Integrated circuits fabricated in silicon-on-insulator ("SOI") substrates offer various performance advantages. A commercially fabricated silicon-on-insulator wafer may be generally classified into one of two types. A SIMOX (separation by implanted oxygen) wafer is one type which generally includes an oxide layer in a bulk wafer which is obtained by implanting oxygen ions in the bulk wafer and then annealing the wafer. The second type is a bonded SOI wafer which may be produced by forming a thermal oxide layer on the surface of a bulk wafer and then directly bonding a device wafer on the thermal oxide layer.
In the case of the bonded SOI wafer, if impurity particles exist in the interface between the bulk wafer and the device wafer after the bonding process, the device may be useless commercially. Therefore, the bonding process is generally performed in a super-clean room in order to attempt to prevent the interface between the bulk wafer and the device wafer from being contaminated by impurity particles. However, in practice, it is generally not possible to carry out a bonding process without generating some impurity particles. Therefore, in some cases, impurity particles exist in the interface between the wafers after bonding the device wafer to the bulk wafer. As a result, if impurity particles exist, a debonding process may be provided to allow removal of the impurity particles.
FIGS. 1A and 1B are cross-sectional views illustrating a conventional wafer debonding method. As illustrated in FIG. 1A, after forming thermal oxide layer 30 on bulk wafer 10, device wafer 20 is directly bonded on thermal oxide layer 30 to form bonded wafer 60. If it is determined that impurity particles exist in the interface between bulk wafer 10 and device wafer 20 requiring debonding, razor blade 40 is inserted between bulk wafer 10 and device wafer 20, and the bonded wafers are debonded manually by hands 50 as shown in FIG. 1B.
With the conventional method of debonding as illustrated in FIGS. 1A and 1B, while the thickness of each of bulk wafer 10 and device wafer 20 is thin, the bonding strength between the wafers is typically too strong to separate the wafers with bare hands alone.
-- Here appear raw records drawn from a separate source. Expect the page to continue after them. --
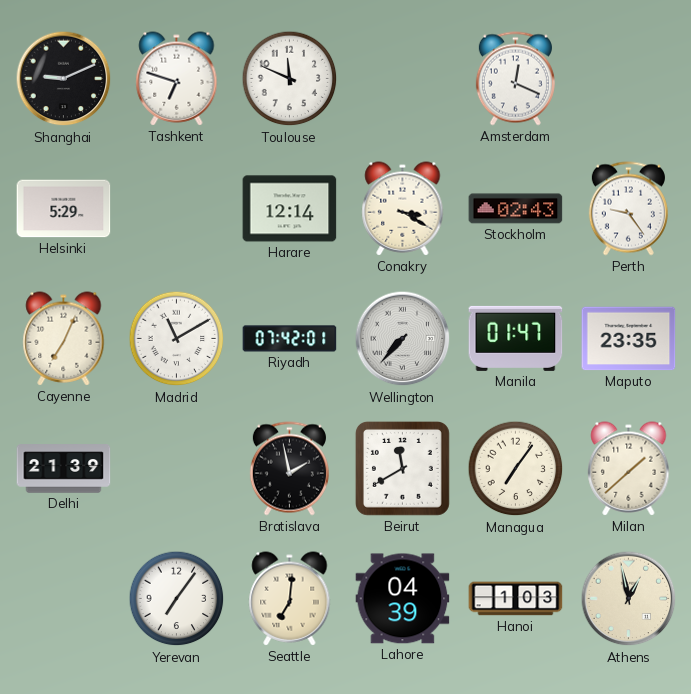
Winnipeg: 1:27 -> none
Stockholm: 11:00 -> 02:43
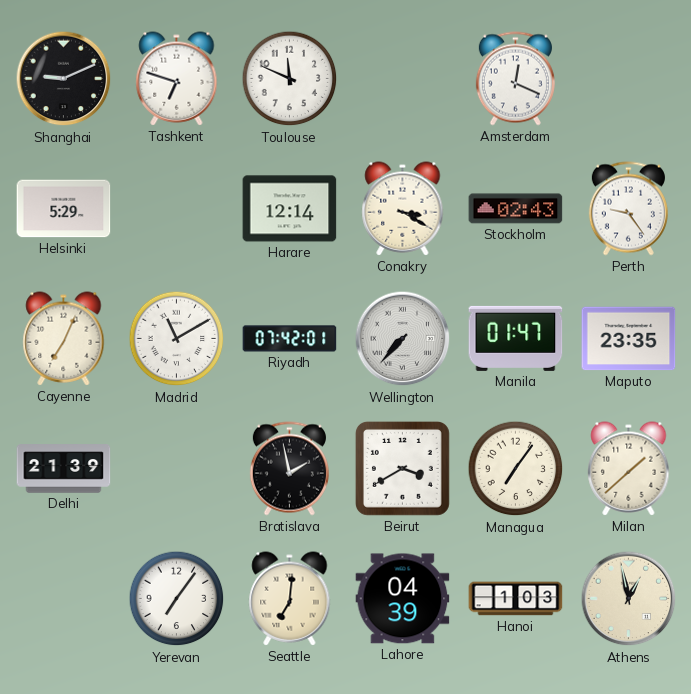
Beirut: 11:40 -> 3:40
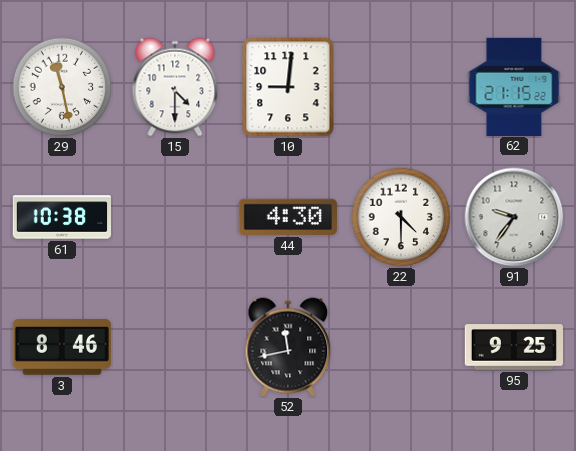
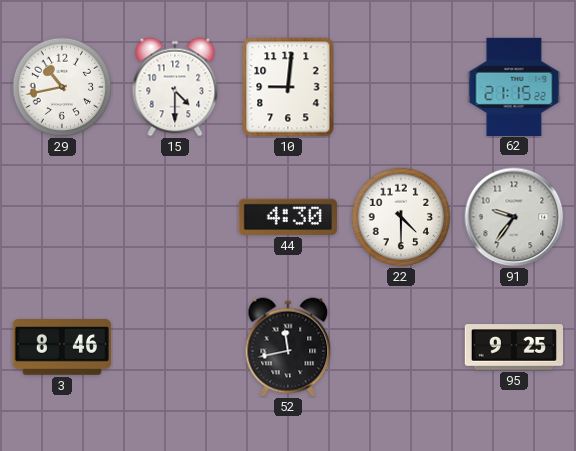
29: 11:28 -> 10:43
61: 10:38 -> none
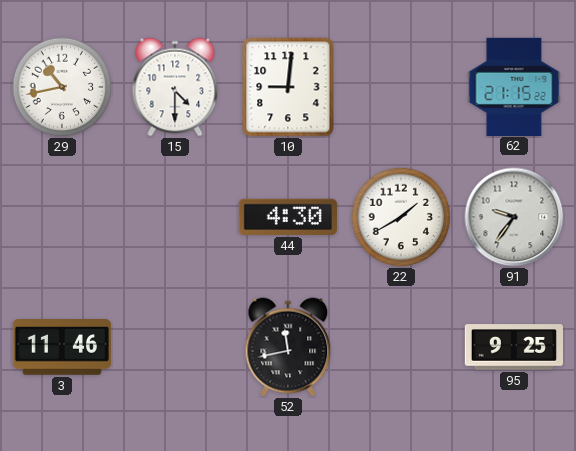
22: 4:30 -> 1:40
3: 8:46 -> 11:46
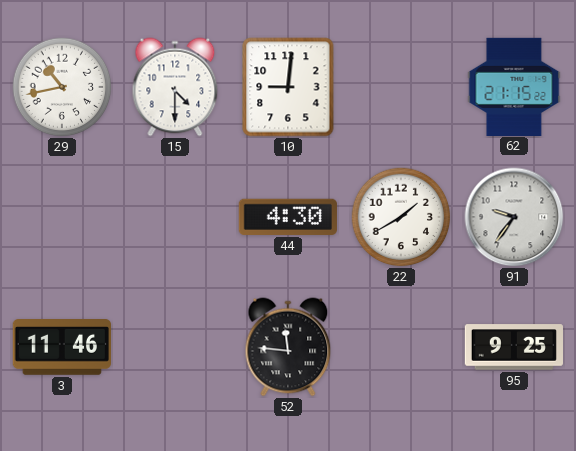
52: 11:43 -> 11:46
Therefore, razor blade 40 is inserted as an auxiliary tool for debonding bonded wafer 60.
However, razor blade 40 may cause undesirable scratches around edges of bulk wafer 10 and device wafer 20, causing a scratch in the surfaces of the wafers. Since this scratch typically can not be eliminated even if the debonded wafers are rebonded after cleaning, the wafers having a scratch may need to be discarded, thereby increasing processing costs.